| Work instruction |
Only the lines from the one with "left eye: (232, 129)" to the end of the records are wanted, each repeated exactly, both ends included.

[Bounding box coordinate data]

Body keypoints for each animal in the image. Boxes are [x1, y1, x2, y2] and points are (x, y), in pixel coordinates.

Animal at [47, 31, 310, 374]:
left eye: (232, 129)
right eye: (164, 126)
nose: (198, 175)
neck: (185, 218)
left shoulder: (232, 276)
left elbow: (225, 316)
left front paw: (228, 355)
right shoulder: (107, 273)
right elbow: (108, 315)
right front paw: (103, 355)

| Answer to this task |
left eye: (232, 129)
right eye: (164, 126)
nose: (198, 175)
neck: (185, 218)
left shoulder: (232, 276)
left elbow: (225, 316)
left front paw: (228, 355)
right shoulder: (107, 273)
right elbow: (108, 315)
right front paw: (103, 355)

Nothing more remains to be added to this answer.